▶ Problems and tasks
• A. Answer these questions from the Spring Boot microservices post:
(i) Which three services does the project currently have?
(ii) What base URL is set for the WebClient returned by departmentWebClient()?
(iii) What is the type of the field annotated with @Autowired?
• B. Continue the Spring Boot microservices post, picking up right after its last line of code.
(Beginning of Passage shown)
I’m working on a microservices project using Spring Boot and have multiple services that need to communicate with each other. Currently, I have the following services:
- Employee Service
- Department Service
- Project Service.
In the Employee Service, I need to call endpoints from both the Department Service and the Project Service using WebClient. Initially, I created individual WebClient beans for each service, like this:
@Autowired
private LoadBalancedExchangeFilterFunction filterFunction;
@Bean
public WebClient departmentWebClient() {
return WebClient.builder()
.baseUrl("https://department-service")
.filter(filterFunction)
.build();
}
@Bean
public DepartmentClient departmentClient() {
HttpServiceProxyFactory httpServiceProxyFactory
= HttpServiceProxyFactory
.builder(WebClientAdapter.forClient(departmentWebClient()))
.build();
return httpServiceProxyFactory.createClient(DepartmentClient.class);
}
@Bean
public WebClient projectWebClient() {
return WebClient.builder()
.baseUrl("https://project-service")
.filter(filterFunction)
(End of Passage shown)
(Beginning of Data for review)
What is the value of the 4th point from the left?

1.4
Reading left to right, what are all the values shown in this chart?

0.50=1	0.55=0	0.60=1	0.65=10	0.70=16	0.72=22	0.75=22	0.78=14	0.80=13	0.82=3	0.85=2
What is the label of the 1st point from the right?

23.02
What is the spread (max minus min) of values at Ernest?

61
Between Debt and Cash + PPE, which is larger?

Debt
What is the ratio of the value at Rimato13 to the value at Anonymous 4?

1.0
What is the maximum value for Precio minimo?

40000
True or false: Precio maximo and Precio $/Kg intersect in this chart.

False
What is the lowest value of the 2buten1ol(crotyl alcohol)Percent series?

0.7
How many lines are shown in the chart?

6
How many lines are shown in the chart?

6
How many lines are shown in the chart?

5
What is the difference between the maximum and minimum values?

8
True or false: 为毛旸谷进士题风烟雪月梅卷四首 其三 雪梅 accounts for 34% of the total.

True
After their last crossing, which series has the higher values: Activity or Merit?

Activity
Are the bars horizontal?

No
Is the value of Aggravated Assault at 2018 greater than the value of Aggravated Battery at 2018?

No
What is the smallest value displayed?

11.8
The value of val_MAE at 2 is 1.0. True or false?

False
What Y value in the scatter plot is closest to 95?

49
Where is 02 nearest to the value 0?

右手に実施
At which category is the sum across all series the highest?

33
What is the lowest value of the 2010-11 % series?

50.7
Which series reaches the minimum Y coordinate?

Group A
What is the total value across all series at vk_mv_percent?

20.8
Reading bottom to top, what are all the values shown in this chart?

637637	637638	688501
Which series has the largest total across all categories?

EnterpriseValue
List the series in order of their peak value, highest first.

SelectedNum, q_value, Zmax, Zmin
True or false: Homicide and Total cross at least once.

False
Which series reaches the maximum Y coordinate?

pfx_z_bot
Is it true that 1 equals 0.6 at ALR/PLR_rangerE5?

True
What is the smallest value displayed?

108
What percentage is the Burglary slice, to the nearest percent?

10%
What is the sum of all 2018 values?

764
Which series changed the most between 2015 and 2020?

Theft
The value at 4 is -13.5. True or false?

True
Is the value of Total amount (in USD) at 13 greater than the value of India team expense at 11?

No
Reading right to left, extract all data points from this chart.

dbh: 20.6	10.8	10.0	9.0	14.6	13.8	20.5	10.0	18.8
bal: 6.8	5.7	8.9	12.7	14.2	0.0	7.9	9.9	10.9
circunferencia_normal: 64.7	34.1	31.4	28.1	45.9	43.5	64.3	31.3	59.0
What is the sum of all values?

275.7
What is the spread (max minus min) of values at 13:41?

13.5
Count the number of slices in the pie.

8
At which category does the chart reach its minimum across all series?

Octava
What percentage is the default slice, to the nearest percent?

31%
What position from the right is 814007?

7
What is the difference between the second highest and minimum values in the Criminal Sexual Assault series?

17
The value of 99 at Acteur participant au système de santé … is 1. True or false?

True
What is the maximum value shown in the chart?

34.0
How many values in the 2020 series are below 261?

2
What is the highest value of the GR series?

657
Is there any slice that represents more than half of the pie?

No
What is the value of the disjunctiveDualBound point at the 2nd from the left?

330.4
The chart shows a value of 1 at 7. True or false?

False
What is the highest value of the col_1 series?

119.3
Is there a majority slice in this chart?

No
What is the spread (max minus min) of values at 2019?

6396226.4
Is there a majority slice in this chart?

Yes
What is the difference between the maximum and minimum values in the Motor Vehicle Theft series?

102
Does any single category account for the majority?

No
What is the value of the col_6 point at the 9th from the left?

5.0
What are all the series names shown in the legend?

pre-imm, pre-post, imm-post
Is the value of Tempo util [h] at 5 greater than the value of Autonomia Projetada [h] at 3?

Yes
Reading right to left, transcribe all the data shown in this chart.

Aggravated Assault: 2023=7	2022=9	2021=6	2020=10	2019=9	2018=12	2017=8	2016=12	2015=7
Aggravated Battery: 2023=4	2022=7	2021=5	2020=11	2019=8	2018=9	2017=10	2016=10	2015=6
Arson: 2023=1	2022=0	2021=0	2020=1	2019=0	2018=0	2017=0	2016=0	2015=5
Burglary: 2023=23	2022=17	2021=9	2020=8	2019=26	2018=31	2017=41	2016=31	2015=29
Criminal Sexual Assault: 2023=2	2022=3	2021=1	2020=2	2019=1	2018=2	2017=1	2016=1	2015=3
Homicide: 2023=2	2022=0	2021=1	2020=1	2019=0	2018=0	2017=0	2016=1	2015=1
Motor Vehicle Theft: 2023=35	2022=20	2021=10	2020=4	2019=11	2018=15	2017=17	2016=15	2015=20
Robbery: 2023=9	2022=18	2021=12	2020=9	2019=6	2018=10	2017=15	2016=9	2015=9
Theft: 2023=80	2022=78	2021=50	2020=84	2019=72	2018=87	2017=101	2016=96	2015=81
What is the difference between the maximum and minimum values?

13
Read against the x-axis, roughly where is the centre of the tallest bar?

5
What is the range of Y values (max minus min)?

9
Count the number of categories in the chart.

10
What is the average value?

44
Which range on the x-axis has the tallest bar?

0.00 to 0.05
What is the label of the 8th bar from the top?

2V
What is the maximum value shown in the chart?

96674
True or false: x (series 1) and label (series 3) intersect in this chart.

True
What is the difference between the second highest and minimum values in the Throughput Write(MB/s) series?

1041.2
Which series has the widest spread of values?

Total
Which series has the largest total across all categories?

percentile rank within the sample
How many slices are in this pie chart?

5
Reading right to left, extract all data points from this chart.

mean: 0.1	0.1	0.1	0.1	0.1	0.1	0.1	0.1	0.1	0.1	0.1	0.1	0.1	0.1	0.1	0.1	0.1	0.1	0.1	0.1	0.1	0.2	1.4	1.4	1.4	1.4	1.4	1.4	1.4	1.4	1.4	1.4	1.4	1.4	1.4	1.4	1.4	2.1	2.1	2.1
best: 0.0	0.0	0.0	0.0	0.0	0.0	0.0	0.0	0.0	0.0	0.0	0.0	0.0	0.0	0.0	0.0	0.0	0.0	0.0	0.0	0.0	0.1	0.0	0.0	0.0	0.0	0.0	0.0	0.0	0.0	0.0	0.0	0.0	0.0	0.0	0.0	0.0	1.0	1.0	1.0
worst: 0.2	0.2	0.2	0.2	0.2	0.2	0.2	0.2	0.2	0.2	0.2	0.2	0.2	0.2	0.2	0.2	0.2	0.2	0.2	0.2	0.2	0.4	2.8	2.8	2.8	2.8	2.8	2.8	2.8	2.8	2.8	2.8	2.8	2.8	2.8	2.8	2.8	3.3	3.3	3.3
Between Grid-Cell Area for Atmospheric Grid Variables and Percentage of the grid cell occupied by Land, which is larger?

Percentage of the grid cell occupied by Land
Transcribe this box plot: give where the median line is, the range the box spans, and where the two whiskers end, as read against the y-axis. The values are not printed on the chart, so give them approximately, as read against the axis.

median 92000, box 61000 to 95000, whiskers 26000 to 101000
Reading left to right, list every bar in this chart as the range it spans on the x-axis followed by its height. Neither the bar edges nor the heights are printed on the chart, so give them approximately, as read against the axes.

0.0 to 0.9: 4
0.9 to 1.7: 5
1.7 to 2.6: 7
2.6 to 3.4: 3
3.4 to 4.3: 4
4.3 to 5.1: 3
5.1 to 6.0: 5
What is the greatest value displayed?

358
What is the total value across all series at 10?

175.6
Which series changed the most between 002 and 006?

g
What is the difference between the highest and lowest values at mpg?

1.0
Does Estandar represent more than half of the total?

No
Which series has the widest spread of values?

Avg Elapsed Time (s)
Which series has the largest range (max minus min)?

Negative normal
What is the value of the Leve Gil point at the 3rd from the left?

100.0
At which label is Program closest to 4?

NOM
(End of Data for review)
▶ Replies
• A.
(i) Employee Service, Department Service and Project Service.
(ii) "https://department-service"
(iii) LoadBalancedExchangeFilterFunction.

• B.
.build();
}
@Bean
public TaskClient taskClient() {
HttpServiceProxyFactory httpServiceProxyFactory
= HttpServiceProxyFactory
.builder(WebClientAdapter.forClient(projectWebClient()))
.build();
return httpServiceProxyFactory.createClient(TaskClient.class);
}
While this works, it seems inefficient and cumbersome as the number of services increases. I’m looking for a better and more flexible approach if possible.
Could someone guide me on the best approach to achieve this, possibly with code examples?
If possible i curious and looking for another way to manage multiple WebClient configurations in a Spring Boot microservices architecture. The solution should minimize boilerplate code and handle dynamic client creation gracefully.